Despite many ugly headwinds impacting UBER stock, I keep coming back to one question: who’s going to replace it? I just don’t see a realistic answer. Therefore, I’m inclined to believe in the contrarian case for UBER in 2020.
Kinross Gold (KGC)
Throughout most of the 2000s decade, gold bullion was in vogue. Everyone from seasoned financial analysts to televangelist Pat Robertson was hawking the yellow metal. At first glance, the shift to precious metals made sense. After all, the Sept. 11 terrorist attack caused fear and panic, likely fueling the modern gold rush.
Naturally, the rush to the metals lifted mining companies like Kinross Gold (NYSE:KGC). That was fine during the bull market. But early in the 2010s decade, gold prices peaked and later crumbled. So did KGC stock.
Eventually, by the middle of this decade, KGC stock would trade in the doldrums. And by that, I mean less than $2.
When 2019 rolled around, few people were interested in precious metals. But later in the summer, the sector experienced a big rebound, taking KGC stock along for the ride. I’m still excited to see what the future holds for the metals and the miners. With a contentious election on the way and lingering geopolitical uncertainties, nothing glitters like gold.
Altria Group (MO)
Ironically, 2019 may go down as the year of the vaporizer or e-cigarette. It’s no surprise that over the years, tobacco companies like Altria Group (NYSE:MO) suffered market value declines: basically, Americans are smoking less. And it’s also no surprise that in order to bolster MO stock, Altria bought out a major stake in popular e-cigarette Juul.

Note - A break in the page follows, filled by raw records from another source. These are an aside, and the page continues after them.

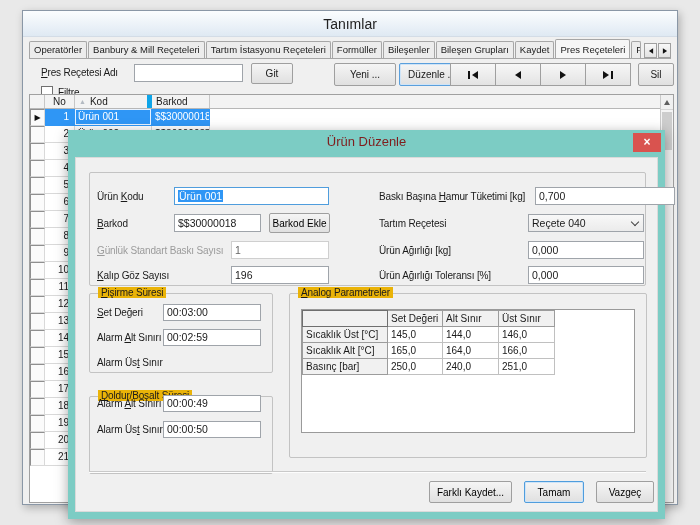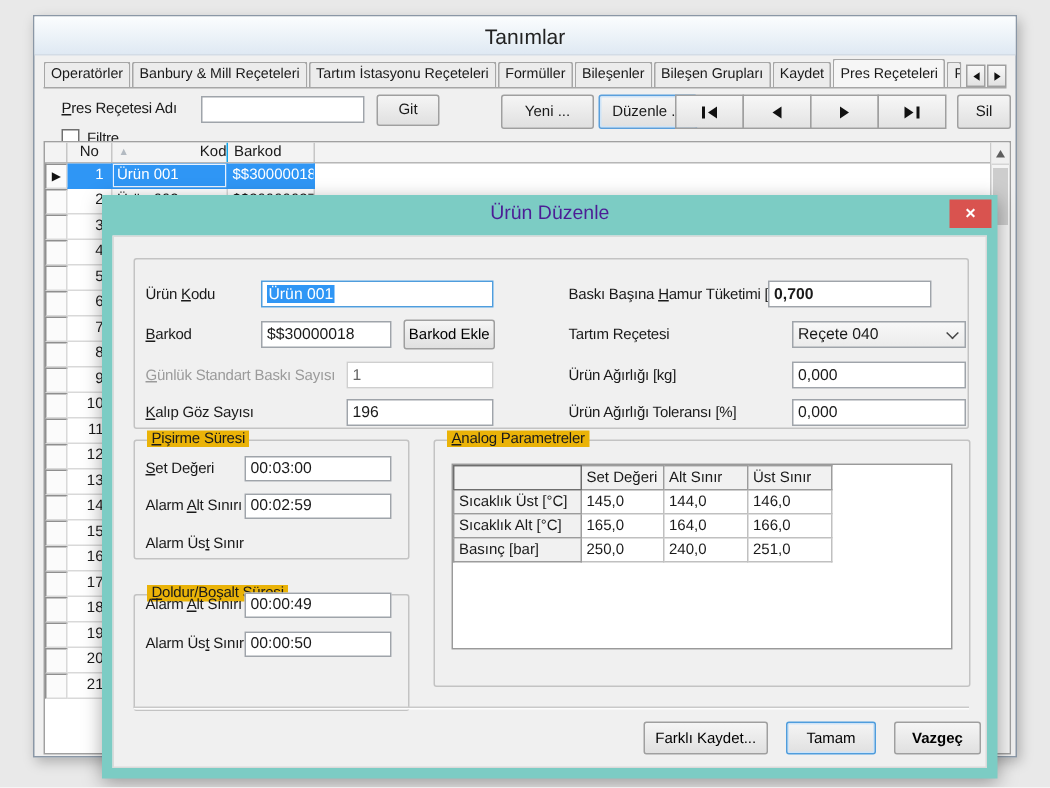--- a/index.html
+++ b/index.html
@@ -37,21 +37,21 @@
   .tri-l{width:0;height:0;border-top:4px solid transparent;border-bottom:4px solid transparent;border-right:6px solid #111;}
   .tri-r{width:0;height:0;border-top:4px solid transparent;border-bottom:4px solid transparent;border-left:6px solid #111;}
   .vbar{width:2px;height:8px;background:#111;}
 
   
   .grid{position:absolute;left:6px;top:83px;width:645px;height:409px;background:#fff;border:1px solid #a0a0a0;overflow:hidden;}
   .ghead{position:absolute;left:0;top:0;right:13px;height:14px;background:#f3f3f3;border-bottom:1px solid #b7b7b7;
          display:flex;font-size:10px;}
   .ghead .hind{width:15px;border-right:1px solid #c6c6c6;}
   .ghead .hno{width:30px;text-align:center;border-right:1px solid #c6c6c6;line-height:13px;}
-  .ghead .hkod{width:77px;border-right:1px solid #0ea5e9;line-height:13px;padding-left:4px;display:flex;align-items:center;gap:4px;justify-content:space-between;}
+  .ghead .hkod{width:77px;border-right:5px solid #0ea5e9;line-height:13px;padding-left:4px;display:flex;align-items:center;gap:4px;}
   .ghead .hbar{width:58px;border-right:1px solid #c6c6c6;line-height:13px;padding-left:4px;}
   .sort{font-size:7px;color:#b3bac2;line-height:1;}
   .gbody{position:absolute;left:0;top:14px;right:13px;bottom:0;}
   .grow{display:flex;height:17px;font-size:10px;}
   .grow>div{border-right:1px solid #d9d9d9;border-bottom:1px solid #d9d9d9;line-height:16px;overflow:hidden;white-space:nowrap;}
   .cind{width:15px;background:#fbfbfb;border:1px solid #8f8f8f;display:flex;align-items:center;justify-content:center;}
   .cno{width:30px;text-align:right;padding-right:5px;}
   .ckod{width:77px;padding-left:3px;}
   .cbar{width:58px;padding-left:3px;}
   .grow.rsel .cno,.grow.rsel .ckod,.grow.rsel .cbar{background:var(--blue);color:#fff;border-color:var(--blue);}
@@ -59,21 +59,21 @@
   .rind{font-size:8px;color:#111;line-height:1;}
   .sbar{position:absolute;right:0;top:0;bottom:0;width:13px;background:#f4f4f4;border-left:1px solid #c9c9c9;}
   .sb-up{position:absolute;left:0;top:0;width:12px;height:15px;background:#f0f0f0;border-bottom:1px solid #d5d5d5;
          display:flex;align-items:center;justify-content:center;}
   .tri-up{width:0;height:0;border-left:3.5px solid transparent;border-right:3.5px solid transparent;border-bottom:5px solid #5e5e5e;}
   .sb-thumb{position:absolute;left:1px;top:17px;width:10px;height:38px;background:#cdcdcd;}
 
   
   .dialog{position:absolute;left:68px;top:130px;width:597px;height:389px;background:var(--teal);
           box-shadow:0 3px 12px rgba(0,0,0,.35);}
-  .dlg-title{height:24px;line-height:24px;text-align:center;color:#4c1d95;font-size:13px;}
+  .dlg-title{height:24px;line-height:24px;text-align:center;color:#7f1d1d;font-size:13px;}
   .dlg-close{position:absolute;top:3px;right:4px;width:28px;height:19px;background:var(--red);color:#fff;
              border:none;font-size:12px;font-weight:bold;line-height:19px;text-align:center;padding:0;}
   .dlg-content{position:absolute;left:7px;top:27px;right:7px;bottom:7px;background:#f0f0f0;border:1px solid #dadada;}
   .frame{position:absolute;border:1px solid #c3c3c3;border-radius:2px;}
   .legend{position:absolute;top:-7px;left:8px;background:#eab308;padding:0 3px;font-size:10px;letter-spacing:-0.15px;}
   .dlbl{position:absolute;white-space:nowrap;font-size:10px;letter-spacing:-0.15px;}
   .dlbl.dis{color:#9b9b9b;}
   .dbox{position:absolute;background:#fff;border:1px solid #9fa4aa;height:18px;line-height:16px;padding:0 3px;
         font-size:10.5px;white-space:nowrap;overflow:hidden;}
   .dbox.h17{height:17px;line-height:15px;}
@@ -323,21 +323,21 @@
       <div class="dbox" style="left:98px;top:56px;width:87px;">$$30000018</div>
       <button class="dbtn" style="left:193px;top:55px;width:61px;height:20px;">Barkod Ekle</button>
 
       <div class="dlbl dis" style="left:21px;top:87px;"><u>G</u>ünlük Standart Baskı Sayısı</div>
       <div class="dbox dis" style="left:155px;top:83px;width:98px;">1</div>
 
       <div class="dlbl" style="left:21px;top:112px;"><u>K</u>alıp Göz Sayısı</div>
       <div class="dbox" style="left:155px;top:108px;width:98px;">196</div>
 
       <div class="dlbl" style="left:303px;top:33px;">Baskı Başına <u>H</u>amur Tüketimi [kg]</div>
-      <div class="dbox" style="left:436px;top:29px;width:109px;font-weight:bold;">0,700</div>
+      <div class="dbox" style="left:459px;top:29px;width:140px;">0,700</div>
 
       <div class="dlbl" style="left:303px;top:60px;">Tartım Reçetesi</div>
       <div class="combo" style="left:452px;top:56px;width:116px;">
         <span>Reçete 040</span>
         <span class="chev"></span>
       </div>
 
       <div class="dlbl" style="left:303px;top:87px;">Ürün Ağırlığı [kg]</div>
       <div class="dbox" style="left:452px;top:83px;width:116px;">0,000</div>
 
@@ -393,16 +393,16 @@
                 <td class="c2">240,0</td>
                 <td class="c3">251,0</td>
               </tr>
             </tbody>
         </table>
       </div>
 
       <div class="sep" style="top:313px;"></div>
       <button class="dbtn" style="left:353px;top:323px;width:83px;">Farklı Kaydet...</button>
       <button class="dbtn focus" style="left:448px;top:323px;width:60px;">Tamam</button>
-      <button class="dbtn" style="left:520px;top:323px;width:58px;font-weight:bold;">Vazgeç</button>
+      <button class="dbtn" style="left:520px;top:323px;width:58px;">Vazgeç</button>
     </div>
   </div>
 </div>
 
 </body></html>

If you look at the vaping landscape, this is an arena dominated by small businesses. Given this backdrop, industry players worked hard not just for their own sales but to increase visibility. Well, they got the visibility, but it was unfortunately the wrong kind.

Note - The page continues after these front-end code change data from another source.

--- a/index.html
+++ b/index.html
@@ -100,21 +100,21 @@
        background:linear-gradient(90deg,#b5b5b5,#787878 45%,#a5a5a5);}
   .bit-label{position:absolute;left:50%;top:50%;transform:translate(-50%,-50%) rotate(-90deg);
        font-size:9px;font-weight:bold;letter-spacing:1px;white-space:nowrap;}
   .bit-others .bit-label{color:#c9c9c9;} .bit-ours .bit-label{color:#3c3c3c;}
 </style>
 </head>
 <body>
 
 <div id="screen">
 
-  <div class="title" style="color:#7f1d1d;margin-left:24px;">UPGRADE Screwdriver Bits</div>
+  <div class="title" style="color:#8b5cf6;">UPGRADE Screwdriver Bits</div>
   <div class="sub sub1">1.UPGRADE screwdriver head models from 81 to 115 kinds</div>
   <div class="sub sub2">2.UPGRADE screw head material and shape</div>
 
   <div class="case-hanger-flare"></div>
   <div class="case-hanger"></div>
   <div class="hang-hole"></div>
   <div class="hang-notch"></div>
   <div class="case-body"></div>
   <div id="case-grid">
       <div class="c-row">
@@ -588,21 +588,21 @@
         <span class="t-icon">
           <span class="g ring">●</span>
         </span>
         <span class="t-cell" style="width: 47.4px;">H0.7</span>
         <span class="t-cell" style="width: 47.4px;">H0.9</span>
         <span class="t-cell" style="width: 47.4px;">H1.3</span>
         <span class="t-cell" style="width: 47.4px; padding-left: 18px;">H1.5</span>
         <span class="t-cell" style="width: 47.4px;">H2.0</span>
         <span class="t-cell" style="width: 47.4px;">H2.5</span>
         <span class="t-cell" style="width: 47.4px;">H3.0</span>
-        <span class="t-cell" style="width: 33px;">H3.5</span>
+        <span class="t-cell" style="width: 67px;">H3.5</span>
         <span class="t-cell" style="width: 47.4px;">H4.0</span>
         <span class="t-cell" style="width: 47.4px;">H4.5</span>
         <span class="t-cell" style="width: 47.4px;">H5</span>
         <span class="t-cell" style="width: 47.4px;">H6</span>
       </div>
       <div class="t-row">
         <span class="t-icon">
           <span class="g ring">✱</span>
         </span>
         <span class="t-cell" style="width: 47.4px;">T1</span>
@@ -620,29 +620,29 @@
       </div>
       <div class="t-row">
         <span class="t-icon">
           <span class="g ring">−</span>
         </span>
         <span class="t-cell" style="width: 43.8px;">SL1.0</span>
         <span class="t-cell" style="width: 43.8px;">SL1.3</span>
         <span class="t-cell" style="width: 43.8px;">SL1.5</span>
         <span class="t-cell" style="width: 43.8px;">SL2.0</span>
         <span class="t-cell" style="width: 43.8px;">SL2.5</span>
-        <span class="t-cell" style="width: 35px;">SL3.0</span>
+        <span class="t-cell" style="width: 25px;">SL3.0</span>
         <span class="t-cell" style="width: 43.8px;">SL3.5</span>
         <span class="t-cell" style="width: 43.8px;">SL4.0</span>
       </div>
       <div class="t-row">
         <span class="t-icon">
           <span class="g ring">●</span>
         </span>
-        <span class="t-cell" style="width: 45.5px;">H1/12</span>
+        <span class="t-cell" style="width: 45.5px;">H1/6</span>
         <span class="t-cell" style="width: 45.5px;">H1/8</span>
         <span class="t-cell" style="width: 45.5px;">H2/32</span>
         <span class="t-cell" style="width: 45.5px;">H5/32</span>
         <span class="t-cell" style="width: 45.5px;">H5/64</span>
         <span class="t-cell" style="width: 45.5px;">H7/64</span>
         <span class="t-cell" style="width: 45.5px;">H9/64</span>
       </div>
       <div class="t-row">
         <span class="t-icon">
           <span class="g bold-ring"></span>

A wave of mysterious, supposedly vaping-related illnesses and deaths riveted and horrified the nation. The matter even went up to the White House, with President Trump threatening a flavored vape liquid ban. Logically, MO stock took a beating.
However, I believe the hysteria around the so-called vaping crisis is exaggerated, especially without an established root cause. Furthermore, the rate of illnesses and deaths have peaked, which may augur well for MO stock.
Can a company represent one of the biggest investing surprises if no one really knows about it? For consumer electronics giant Sony (NYSE:SNE), I believe we should make an exception.
As Japan’s flagship organization, Sony hits its cultural peak in the 1980s with the iconic Walkman. But in the 1990s – notwithstanding the extreme bullishness in SNE stock during the tech bubble – the company started to lose a little bit of its edge. And by the 2000s, rivals encroached in Sony’s space with mind-boggling innovations.
This decade, SNE stock has been all over the map. Further, when people talk about innovations in consumer tech, they’re not talking about Sony. However, these critics may want to change their tune.
Out-of-the-box thinking, such as Sony’s foray into business-to-business wearables sales have helped change the company’s image. Plus, Sony has viable business units, such as its incredibly popular PlayStation gaming console.
Oh yeah, SNE stock is up nearly 40% year-to-date. Has the company finally turned the corner? Considering again the cyclical nature of the markets, I wouldn’t be surprised to see Sony maintain its momentum into 2020.
As of this writing, Josh Enomoto is long gold bullion and SNE stock.